This invention pertains to polymeric compounds including photographically useful groups, and to photographic elements and processes incorporating said polymeric compounds.
Compounds including photographically useful groups (PUGs) desirably are incorporated in film or paper coatings in an inactive, or blocked, form so that they can be activated during photographic processing. Most commonly, PUGs are released as a function of image formation during the photographic development process. In typical color photographic elements, this is often accomplished by using couplers or competitors which release PUGs, such as development inhibitors or bleach accelerators, as a result of reaction with oxidized developing agent.
This is a useful method of releasing PUGs, but often such imagewise release is not the most advantageous. First, it is often difficult to identify PUG-releasing compounds which simultaneously satisfy multiple photographic requirements. For example, PUG-releasing couplers must form dyes of acceptable hue, must be easily prepared, and must have proper reactivity, chemical stability, and dispersion stability. Second, the release of PUGs in an imagewise fashion can degrade image quality, caused, for instance, by the consumption of oxidized developing agent without image formation. Third, many types of PUGs are preferably released uniformly, and not as a function of image formation.
Non-imagewise release of PUGs by cleavage of a PUG from an immobilizing group or an inactivating group, such as a ballast group, a blocking group or a polymer, is therefore desirable. It would be desirable to have a blocking group immobilize a PUG in a photographic element until the blocking group is released during processing, after which the PUG becomes mobile. An example of this would be a filter dye which is immobilized in a layer until processing, when it is released and washed out of the film. Another example would be an immobilized bleach-accelerator fragment which is released during processing and can then interact with the surface of the silver metal in the photographic element. Yet another example would be a blocked, incorporated silver halide developing agent which is released into the photographic element upon treatment with an activator solution containing a dinucleophile. Clearly, many other types of PUGs could be desirably employed in this manner.
However, PUGs attached to immobilizing groups or inactivating groups through a group subject to simple hydrolysis at a rate which is dependent only on the pH of the medium have been shown in most cases to be inadequate. It is known that if such release occurs rapidly in typical alkaline development processes, then the compounds are likely to be unstable during the natural ageing of the photographic element. Conversely, if such compounds are stable during the natural ageing process, then they are unlikely to be sufficiently reactive under typical processing conditions.

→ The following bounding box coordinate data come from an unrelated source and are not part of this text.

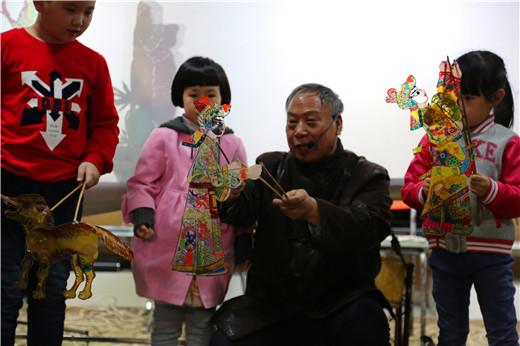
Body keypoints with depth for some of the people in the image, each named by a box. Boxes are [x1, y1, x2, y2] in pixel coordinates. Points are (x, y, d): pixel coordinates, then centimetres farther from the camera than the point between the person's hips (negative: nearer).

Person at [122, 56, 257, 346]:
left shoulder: (232, 145, 10)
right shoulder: (164, 138, 3)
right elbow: (142, 182, 5)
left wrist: (244, 238, 9)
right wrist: (142, 214, -11)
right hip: (167, 249, -2)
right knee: (166, 322, 7)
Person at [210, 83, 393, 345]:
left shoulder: (367, 176, 2)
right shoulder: (271, 168, 11)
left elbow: (371, 228, -18)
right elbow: (242, 211, -6)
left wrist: (313, 210, -35)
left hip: (340, 303, -2)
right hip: (273, 303, 2)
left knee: (366, 323, -33)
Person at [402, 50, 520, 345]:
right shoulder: (435, 138, 4)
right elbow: (409, 187, 4)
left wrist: (491, 190, -25)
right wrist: (424, 192, -17)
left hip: (491, 254, -3)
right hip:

One approach to this dilemma is to devise a release mechanism which is dependent on a specific component in the processing solution, and not on pH alone. In other words, a "trigger" in a processing solution causes the release of PUG. Examples of this are found in U.S. Pat. Nos. 4,877,720 and 4,916,047, which disclose polymeric materials in which a bond to a PUG is broken after a blocking group is reduced by a photographic developing agent. One drawback to this approach, however, is that release occurs only in the presence of a developing agent: release cannot be triggered by a processing solution which does not contain a silver-halide developing agent. Also, such blocking groups must be carefully designed in order to be readily reduced by developing agent. Therefore, the compounds can be complicated and difficult to prepare. Furthermore, one would expect to observe non-imagewise formation of oxidized developing agent when such compounds are present in a photographic element, which would lead to undesirable non-imagewise dye formation in typical color photographic elements.
The ".beta.-ketoester" (strictly, .beta.-ketoacyl) blocking chemistry disclosed in U.S. Pat. No. 5,019,492 has enabled production of stable, inactive blocked compounds from which PUGs are rapidly released upon reaction with a dinucleophile, such as hydroxylamine, under alkaline conditions. These blocking groups have been shown to be stable during natural ageing of photographic elements containing them. Release of PUGs occurs without undesirable production or consumption of oxidized developing agent. However, the most reactive blocking groups are not sufficiently large to act as immobilizing groups, or hydrophobic ballasts, for a PUG. Also, in most cases, substitution of the blocking group with a hydrophobic ballast group substantially decreases the reactivity of the blocking group toward dinucleophiles. Furthermore, these compounds are often crystalline and must be prepared as a dispersion in a photographic element, which introduces difficulties such as unwanted variability in the dispersion-making process and unwanted crystallization of dispersed compounds.
There has thus been a need for a material including PUGs which overcomes the disadvantages of the known materials. It would be highly desirable to provide a material which is capable of timely release of PUG with good stability. It would also be desirable to provide materials incorporating PUGs whose hydrophilicity, dispersibility, and mechanical and other properties can be adjusted to meet various processing needs.